South Dakota does not allow limited partnerships to operate under the individual names of the partners. A limited partnership must have a distinct business name.
Your business’s name is the first impression you get to make on potential customers. Choosing the right name is important. There are several aspects to consider when selecting a name for your business.
Legalities
As mandated by the South Dakota Secretary of State, all limited partnerships must include “limited partnership” in the name. The abbreviations “L.P.” or “LP” are also permitted. You cannot have any words that refer to other business types (like “corporation” or “incorporated”). You also can’t use words that refer to specific kinds of businesses (like “bank” or “doctor’s office”).
Naming
Use language that explains what your business does. For example, if you’re a lawyer, use the phrase “law firm” in your LP name. If your business has strong values like being environmentally friendly, you can indicate that by including the word “green.”
Do You Like the Name?
Choose a name that makes you proud. Make sure your limited partnership’s name sounds good when spoken aloud and looks good when written down.
The most crucial consideration for naming an LP is not to get too attached to any business name until you have reserved the name with the state of South Dakota or you’ve officially formed your business.
To reserve a name in South Dakota, check the name availability with the Business Name Search Tool. After you have confirmed that another business entity is not using your name, you may reserve it by completing the Application for Reservation of Name document and submitting it to the South Dakota Secretary of State.
How Do I Get My Business Domain?
To fully embrace your business name, register your URL. Online domain services can help you quickly build a company website so nobody else can use or take it.
What Benefits Does South Dakota Give to a Limited Partnership?
Limited partnerships have specific benefits. First, an LP does not have to pay income taxes, although it may report its profits and losses. Instead, its income passes through to its partners (who must report it to the IRS and pay taxes).

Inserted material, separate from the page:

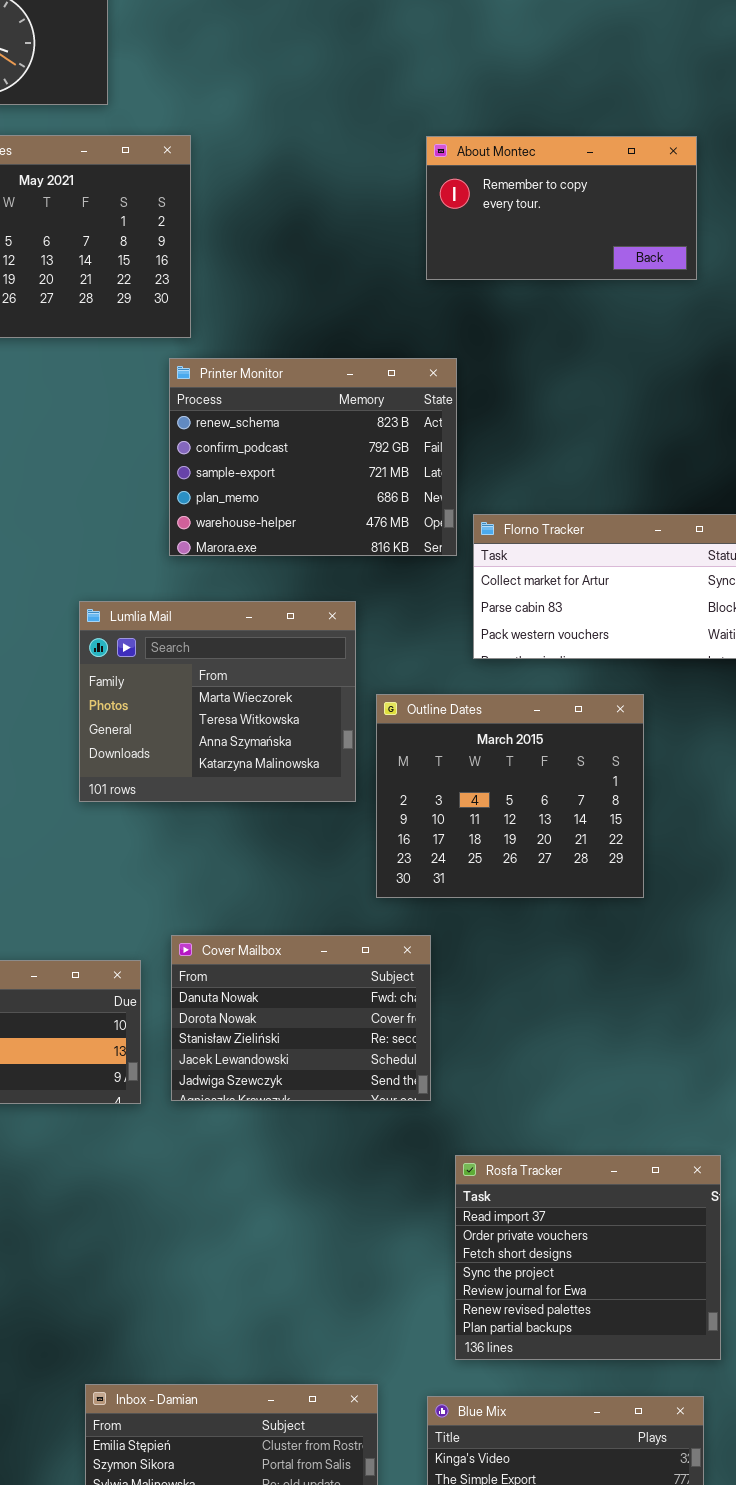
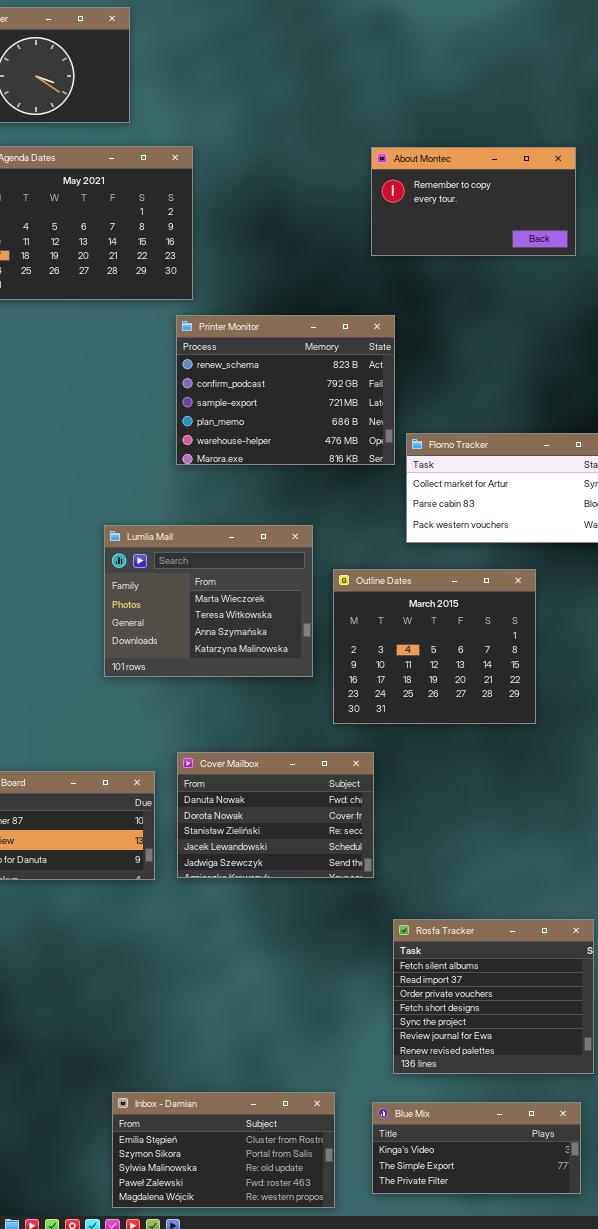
Lumlia Mail: [79,601,356,802] -> [104,525,313,677], moved
Rosfa Tracker: [455,1155,721,1360] -> [393,919,594,1074], scrolled up 1 row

And, if you are a limited partner, you may not be personally liable for the business’s debts and other financial obligations. As long as a limited partner does not take an active role in the partnership’s management, your assets cannot be collected to satisfy the LP’s debts.
What Disadvantages Does South Dakota Give to a Limited Partnership?

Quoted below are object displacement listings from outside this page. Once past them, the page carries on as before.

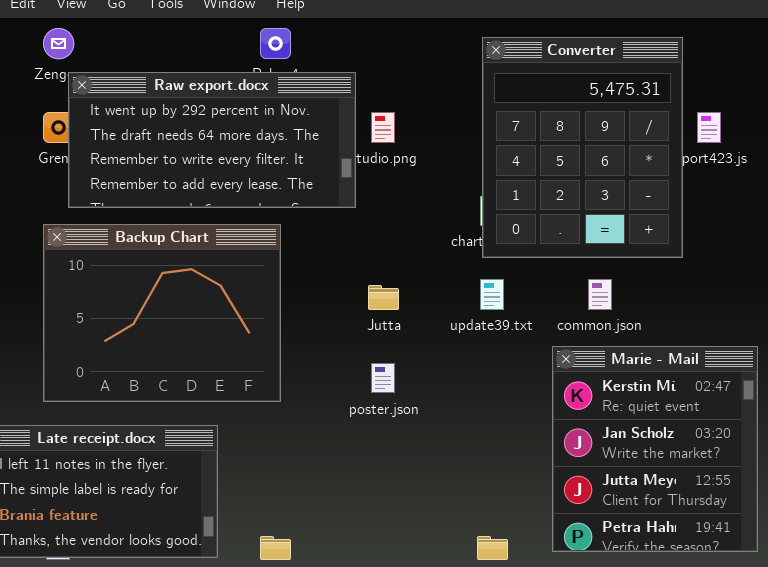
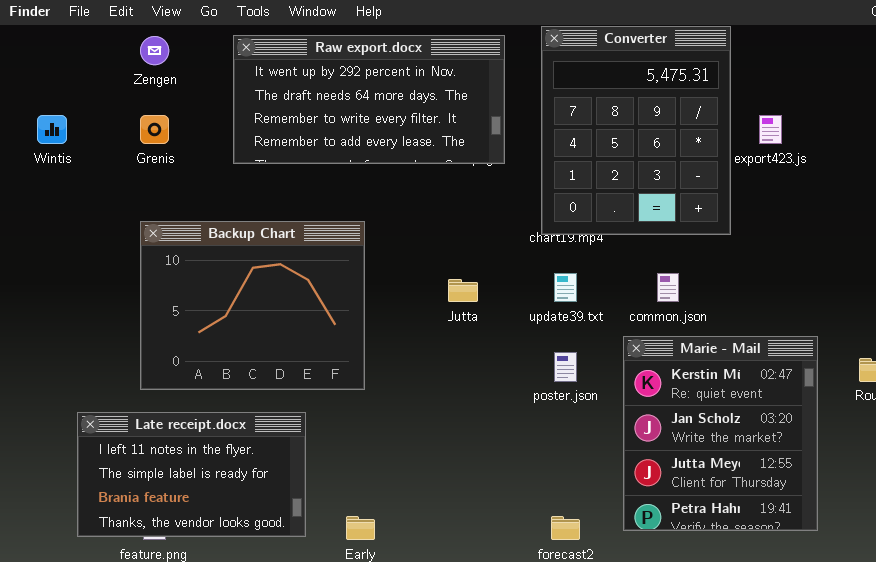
Converter: [482,37,683,258] -> [541,26,731,235], moved
Raw export.docx: [68,72,356,208] -> [233,35,505,164], moved
poster.json: [371,363,395,393] -> [554,352,577,382], moved

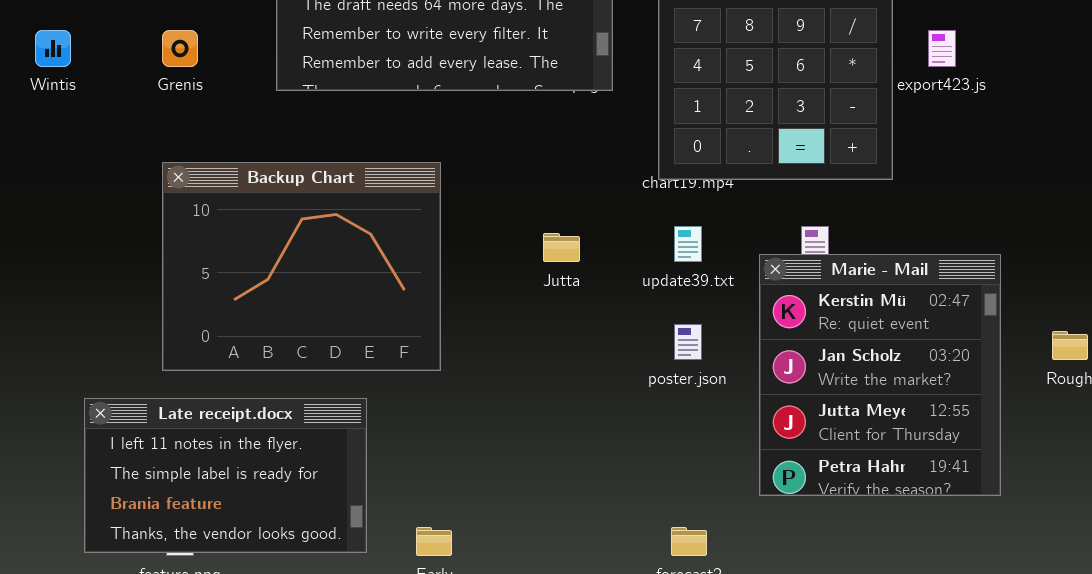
Marie - Mail: [623,336,818,531] -> [759,254,1001,496], moved

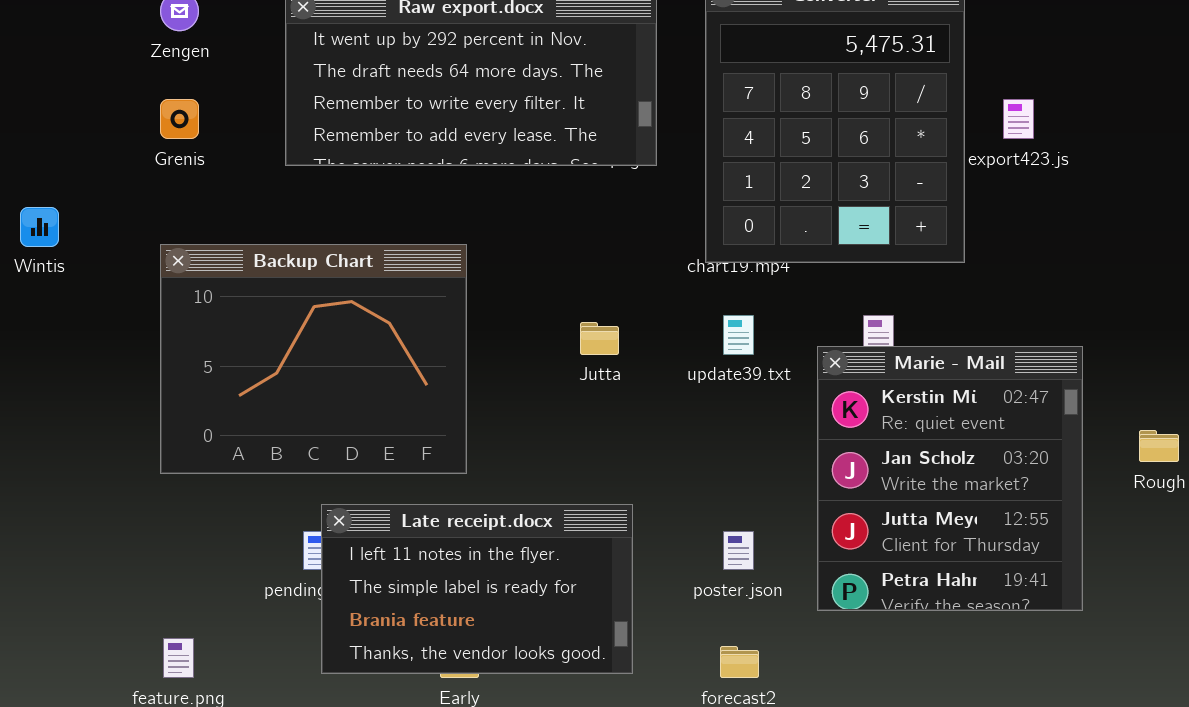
Wintis: [35,30,71,67] -> [20,207,59,247], moved
poster.json: [674,324,702,360] -> [723,531,754,570], moved
Late receipt.docx: [84,398,367,553] -> [321,504,633,674], moved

General partners are personally liable for the business’s debts and other obligations (such as legal judgments). A general partner’s assets can be seized to collect a debt or judgment against the LP. If you form a limited partnership, general partners should consider purchasing liability insurance to help offset this risk.
Alternatively, you can consider creating a limited liability partnership (LLP). All partners have limited liability protections in an LLP, but different rules and procedures apply to LLPs in South Dakota. A business lawyer can help you decide which structure is best for you.
Should I Hire a Lawyer?
While completing a form is a simple process, much more goes into structuring a limited partnership. For example, you should create a legally binding partnership agreement, evaluate liability insurance policies, and have ongoing reporting and other legal obligations.
A South Dakota corporate lawyer can help you follow the correct procedures and protect your limited partnership.